* [Passage]:
══════════

When you act according to your values you feel liberated. In my case originally avoiding packaged food I found delicious. That’s my word for it because the food tasted so good though it took me time to learn to cook. I found power replaced helplessness, confidence replaced anxiety. As I developed more skills, I took on greater challenges like cooking for others which is scary when you’re still learning to cook. I came to conclude from experience that if little change has improved my life a little that big changes would improve my life a lot. So determination and expectation of success came to augment the feelings of liberation, empowerment, joy, community and saving money. When the idea of not flying for a year came to me, when I heard that flying across the country round trip polluted on the scale of a year of driving it felt daunting but exciting and I succeeded at it. In two months, I’ll start my fourth year of not flying. For people who think of what they’ve missed by not flying yhey don’t understand the joy, growth ,discovery and all these other rewarding emotions that I get from it. That emotional reward replaces the ignorance. I’d used to have to force on myself which I could no longer do to imagine that planes didn’t pollute on a scale beyond what the Paris Agreement recommended for individuals. I just couldn’t do that anymore. I hear all these people criticizing our president for pulling out of a Paris Agreement that they themselves on an individual level pulled out of themselves. I could no longer stand this double standard between myself and others. I’d love to live in a fantasy world where planes didn’t pollute. I’d love to live in a world where carbon offsets actually removed greenhouse gases from the atmosphere but they don’t. I’d love to live in a world with the beauty it once had or even that its natural beauty was increasing. But we don’t. That’s not the world we live in. It’s decreasing. Plastic is choking the oceans. You know, you’ve read the headlines.

══════════

* [Extracted data]:

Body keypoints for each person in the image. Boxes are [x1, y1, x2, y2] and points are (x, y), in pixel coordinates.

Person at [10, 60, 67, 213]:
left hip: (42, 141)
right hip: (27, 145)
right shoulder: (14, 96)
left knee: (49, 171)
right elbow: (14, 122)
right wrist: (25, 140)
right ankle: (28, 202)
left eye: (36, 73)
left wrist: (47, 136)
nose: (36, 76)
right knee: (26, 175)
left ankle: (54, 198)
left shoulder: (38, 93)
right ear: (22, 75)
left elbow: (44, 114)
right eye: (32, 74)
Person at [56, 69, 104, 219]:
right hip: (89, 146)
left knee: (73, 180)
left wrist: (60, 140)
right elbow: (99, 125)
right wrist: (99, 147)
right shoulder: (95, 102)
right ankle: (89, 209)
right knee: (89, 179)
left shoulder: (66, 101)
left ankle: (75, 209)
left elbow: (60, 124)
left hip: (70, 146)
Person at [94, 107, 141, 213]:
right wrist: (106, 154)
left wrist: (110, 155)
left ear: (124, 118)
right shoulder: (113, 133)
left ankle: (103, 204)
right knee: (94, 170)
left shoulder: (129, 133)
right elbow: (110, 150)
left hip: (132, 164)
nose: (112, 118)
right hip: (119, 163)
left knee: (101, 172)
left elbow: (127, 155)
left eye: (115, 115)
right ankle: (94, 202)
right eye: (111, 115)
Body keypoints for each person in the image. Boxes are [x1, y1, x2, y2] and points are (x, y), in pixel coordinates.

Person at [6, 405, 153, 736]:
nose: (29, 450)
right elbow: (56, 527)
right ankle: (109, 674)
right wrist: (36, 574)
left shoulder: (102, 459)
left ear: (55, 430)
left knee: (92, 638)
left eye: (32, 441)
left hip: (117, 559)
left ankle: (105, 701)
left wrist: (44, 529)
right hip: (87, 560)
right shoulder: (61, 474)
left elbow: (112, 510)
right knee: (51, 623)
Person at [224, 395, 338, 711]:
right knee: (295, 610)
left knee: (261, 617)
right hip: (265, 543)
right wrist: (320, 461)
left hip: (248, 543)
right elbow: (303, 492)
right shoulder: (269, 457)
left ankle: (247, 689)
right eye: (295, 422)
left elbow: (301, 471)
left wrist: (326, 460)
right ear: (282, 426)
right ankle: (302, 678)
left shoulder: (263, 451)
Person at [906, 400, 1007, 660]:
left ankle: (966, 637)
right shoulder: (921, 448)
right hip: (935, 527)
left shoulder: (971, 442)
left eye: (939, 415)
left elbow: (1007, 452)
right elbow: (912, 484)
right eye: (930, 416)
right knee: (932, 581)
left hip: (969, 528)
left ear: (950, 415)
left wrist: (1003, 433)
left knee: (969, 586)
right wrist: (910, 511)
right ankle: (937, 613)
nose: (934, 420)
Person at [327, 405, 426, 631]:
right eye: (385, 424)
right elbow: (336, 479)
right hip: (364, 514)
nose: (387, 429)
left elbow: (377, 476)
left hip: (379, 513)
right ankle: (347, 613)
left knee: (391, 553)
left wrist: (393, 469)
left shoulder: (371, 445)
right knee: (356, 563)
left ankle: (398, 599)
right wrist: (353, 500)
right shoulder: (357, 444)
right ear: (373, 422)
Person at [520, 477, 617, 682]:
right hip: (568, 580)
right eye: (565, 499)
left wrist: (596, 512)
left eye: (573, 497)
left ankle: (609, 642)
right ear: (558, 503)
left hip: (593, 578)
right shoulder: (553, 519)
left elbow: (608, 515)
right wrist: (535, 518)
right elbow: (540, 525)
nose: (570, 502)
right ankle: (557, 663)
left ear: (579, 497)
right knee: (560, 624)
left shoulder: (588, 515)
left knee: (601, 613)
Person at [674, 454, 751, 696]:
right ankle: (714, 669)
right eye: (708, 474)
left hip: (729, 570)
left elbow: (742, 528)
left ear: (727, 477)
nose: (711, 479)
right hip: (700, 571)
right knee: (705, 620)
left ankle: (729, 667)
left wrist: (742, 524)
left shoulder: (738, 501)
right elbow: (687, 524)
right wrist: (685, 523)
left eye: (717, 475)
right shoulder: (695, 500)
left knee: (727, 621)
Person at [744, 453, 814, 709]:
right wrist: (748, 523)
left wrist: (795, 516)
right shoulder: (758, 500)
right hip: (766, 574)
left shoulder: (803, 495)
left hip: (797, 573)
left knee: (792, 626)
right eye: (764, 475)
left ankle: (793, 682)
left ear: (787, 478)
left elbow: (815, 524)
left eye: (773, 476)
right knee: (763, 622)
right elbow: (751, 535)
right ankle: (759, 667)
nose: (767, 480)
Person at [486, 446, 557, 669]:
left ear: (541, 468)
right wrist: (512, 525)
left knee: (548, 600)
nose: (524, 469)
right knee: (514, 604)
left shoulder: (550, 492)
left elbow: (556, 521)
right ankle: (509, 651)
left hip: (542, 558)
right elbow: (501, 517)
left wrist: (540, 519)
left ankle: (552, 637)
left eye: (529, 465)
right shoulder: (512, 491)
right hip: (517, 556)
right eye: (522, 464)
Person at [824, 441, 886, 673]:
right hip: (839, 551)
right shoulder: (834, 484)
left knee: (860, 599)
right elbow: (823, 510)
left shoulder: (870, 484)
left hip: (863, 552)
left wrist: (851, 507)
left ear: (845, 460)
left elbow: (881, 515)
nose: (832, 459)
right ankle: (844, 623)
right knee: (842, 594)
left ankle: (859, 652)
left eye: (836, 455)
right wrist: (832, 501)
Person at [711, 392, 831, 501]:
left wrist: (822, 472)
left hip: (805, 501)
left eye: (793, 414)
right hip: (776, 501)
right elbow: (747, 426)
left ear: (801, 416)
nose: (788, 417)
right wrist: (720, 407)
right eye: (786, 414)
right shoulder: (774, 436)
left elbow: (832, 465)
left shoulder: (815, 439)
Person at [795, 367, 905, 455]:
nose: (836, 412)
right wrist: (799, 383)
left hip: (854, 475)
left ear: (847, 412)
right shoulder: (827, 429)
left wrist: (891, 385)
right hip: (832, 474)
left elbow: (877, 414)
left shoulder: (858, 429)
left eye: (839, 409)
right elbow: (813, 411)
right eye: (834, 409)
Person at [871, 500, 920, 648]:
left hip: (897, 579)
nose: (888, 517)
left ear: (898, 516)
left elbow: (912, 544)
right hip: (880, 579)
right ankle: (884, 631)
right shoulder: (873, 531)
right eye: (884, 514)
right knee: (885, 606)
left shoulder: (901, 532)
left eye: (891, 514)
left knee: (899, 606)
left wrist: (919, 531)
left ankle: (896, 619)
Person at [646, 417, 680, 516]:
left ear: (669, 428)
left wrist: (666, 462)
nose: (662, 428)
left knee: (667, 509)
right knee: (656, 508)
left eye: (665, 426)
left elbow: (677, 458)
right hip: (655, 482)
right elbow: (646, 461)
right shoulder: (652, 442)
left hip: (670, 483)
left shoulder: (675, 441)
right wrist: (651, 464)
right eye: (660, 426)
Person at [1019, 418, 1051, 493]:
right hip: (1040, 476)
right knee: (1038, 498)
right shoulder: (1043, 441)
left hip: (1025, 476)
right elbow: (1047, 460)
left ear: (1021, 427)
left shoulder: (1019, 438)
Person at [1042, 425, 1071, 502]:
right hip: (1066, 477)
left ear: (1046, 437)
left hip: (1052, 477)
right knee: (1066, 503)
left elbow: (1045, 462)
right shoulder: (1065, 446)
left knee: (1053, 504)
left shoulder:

══════════

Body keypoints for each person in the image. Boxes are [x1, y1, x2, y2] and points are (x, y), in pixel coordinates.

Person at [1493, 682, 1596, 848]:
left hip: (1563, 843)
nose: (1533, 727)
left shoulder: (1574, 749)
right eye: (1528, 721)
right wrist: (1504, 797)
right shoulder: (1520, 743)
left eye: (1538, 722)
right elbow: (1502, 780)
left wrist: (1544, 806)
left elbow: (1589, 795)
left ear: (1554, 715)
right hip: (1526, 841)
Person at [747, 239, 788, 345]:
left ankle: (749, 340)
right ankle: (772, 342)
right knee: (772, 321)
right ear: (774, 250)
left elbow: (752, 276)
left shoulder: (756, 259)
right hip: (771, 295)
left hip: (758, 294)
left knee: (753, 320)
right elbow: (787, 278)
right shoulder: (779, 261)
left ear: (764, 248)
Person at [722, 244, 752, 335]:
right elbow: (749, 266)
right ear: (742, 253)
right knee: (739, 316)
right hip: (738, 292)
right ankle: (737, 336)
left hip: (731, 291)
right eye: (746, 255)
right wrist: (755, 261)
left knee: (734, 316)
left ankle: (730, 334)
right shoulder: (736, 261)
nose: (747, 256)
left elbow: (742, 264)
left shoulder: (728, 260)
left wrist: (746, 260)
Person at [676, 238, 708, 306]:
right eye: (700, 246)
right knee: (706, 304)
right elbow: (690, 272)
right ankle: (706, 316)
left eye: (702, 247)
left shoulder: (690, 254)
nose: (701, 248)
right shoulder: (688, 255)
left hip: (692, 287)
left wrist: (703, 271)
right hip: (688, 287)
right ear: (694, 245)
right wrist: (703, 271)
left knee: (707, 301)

══════════

Write a continuation of the personal essay about giving up flying and living by one's environmental values, starting after its final sentence.

* [Task output]:
But I envision a future where we’ve all addressed whatever feelings prevent us from seeing that we do make a difference, that our behavior matters, that our actions affect others, that others not acting doesn’t mean that we can’t and that we find joy, discovery, determination, and expectation of success from taking responsibility in the future. Yes, as any parent knows responsibility means that you can’t do the things you used to enjoy and that you have to do things you didn’t like. But I don’t know any parent who wouldn’t have their child again. My maturity which I value in large part is a measure of how much responsibility and accountability I’ve taken on. When I was a kid, I didn’t want either. I didn’t want responsibility. I didn’t want accountability. Now I’d prefer both for things that I care about and I certainly care about the land, air and water that we share.
The things that I do to act on my environmental values like declining packaged food and declining flying seem simple compared to what parents have to do when they have a child. I’ve never changed a diaper, I’ve never gotten poop on my hands. Parents seem to love it. Eventually they see their child’s score a touchdown or Ace recital or graduate and all that work was worth it. We live in a world where the best nature that we can experience given the trajectory set by people in the past who didn’t know that humans could affect climate or that plastic could choke the ocean as it is. So how can we blame them? We live in a world in which the best nature that we can experience in the future will take work. It will take changing systems they created, these people in the past created which means choosing to avoid packaged food and flying among many other things. It means taking responsibility for how our actions affect others. It means getting votes to get the leadership for everyone to join.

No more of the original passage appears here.